Вариант дракона (Скуратов) - страница 110

В прокуратуре, как мне потом рассказывали, царило не то чтобы уныние, — царило некое непонимание. Чайка прочитал доклад, обсуждение было скомкано.

Обстановка была бы совсем иной, если бы Бордюжа сдержал свое слово.

Мне в больницу позвонил Швыдкой, руководитель одного из главных российских телеканалов, позвонили Сванидзе и многие другие. Не позвонил, к сожалению, мой ученик — министр юстиции Крашенинников, человек, которого я почти всегда, особенно в неофициальной обстановке, называл Пашей. Увы!

Приезжал Пал Палыч, — так мы звали Бородина, — лучась улыбкой, доброжелательностью, еще чем-то, чему и названия нет, — пытался выяснить ситуацию с моим настроением и планами. Я же хотел прояснить вопрос насчет костюмов, которые совсем недавно пошил с его помощью. Приезд Пал Палыча, замечу, оставил впечатление этакого разведывательного визита. Приезжал Степашин, приезжали многие другие.

Позвонил Евгений Максимович Примаков. Человек умный, информированный, сам проработавший много лет в спецслужбе, он прекрасно понимал, что телефон прослушивается, поэтому не стал особенно распространяться и вести длительные душещипательные беседы. Он сказал:

— Юрий Ильич, надеюсь, вы не подумали, что я сдал вас?

— Нет!

— Выздоравливайте!

Звонок Примакова поддержал меня, премьер — тогда еще премьер — дал понять, что находится рядом со мною.

Пока я лежал в «кремлевке», вопрос о моей отставке был внесен на рассмотрение Совета Федерации, и Совет Федерации неожиданно для кремлевских властей уперся: рассматривать вопрос без присутствия Скуратова не будем, это неэтично. Заочно такие вопросы не решаются.

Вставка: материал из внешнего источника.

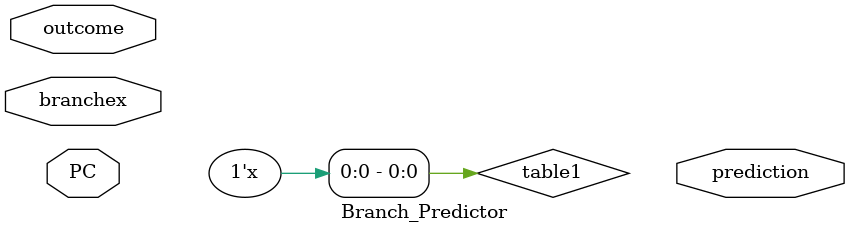
<source format=v>


module Branch_Predictor(
  input [31:0]PC, //program counter
  input branchex, // branch confirmation from EX register
  input outcome, // branch outcome
  output reg prediction // 2-bit prediction for 2^2 = 4 entries
);

  reg [2:0] table1; // 4-entry 2-bit counter table

 
initial begin
table1 <= 3'b000;
prediction <= 0;
end									// index into the table using the least significant bits of the PC
											// take the two least significant bits to index into 2^2 = 4 table entries
											// we use bit-wise AND with 2'b11 to extract the two least significant bits
    

 always @(PC) begin

if (branchex)begin
case (table1[2:1])

2'b00:
begin
prediction <= 0;
end
2'b01:
begin
if (table1[0] == 0)
prediction <= 0;
else 
prediction <= 1;
end
2'b10:
begin
if (table1[0] == 0)
prediction <= 0;
else 
prediction <= 1;
end
2'b11:
begin
prediction <= 1;
end
endcase



table1[0] = table1[1];
table1[2:1] = {prediction, outcome};
end


  end
endmodule
</source>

Мне стало ясно, что Совет Федерации захочет серьезно во всем разобраться и вряд ли вот так, «втемную», сдаст.

Я внимательно прочитал стенограмму заседания. Неожиданно нехорошо задело высказывание Строева.

Кто-то из зала произнес:

— Да Скуратов же болеет! Как можно рассматривать вопрос, когда человек болеет?

Строев не замедлил парировать:

— Он здоровее нас с вами!

А ведь Егор Семенович ни разу мне не позвонил, не поинтересовался, как я чувствую себя, не спросил, удобно ли в мое отсутствие выносить этот вопрос на заседание… А чувствовал себя я очень неважно. Во сне у меня начало останавливаться дыхание, я давился им, будто костью, — с остановкой дыхания казалось, что останавливается и сердце. В таких случаях невольно даже во сне боишься умереть, — за ночь я просыпался раз двадцать-тридцать. Было тяжело…

Вечером ко мне приехал Владимир Викторович Макаров, заместитель руководителя администрации президента:

— Напишите еще одно заявление об отставке.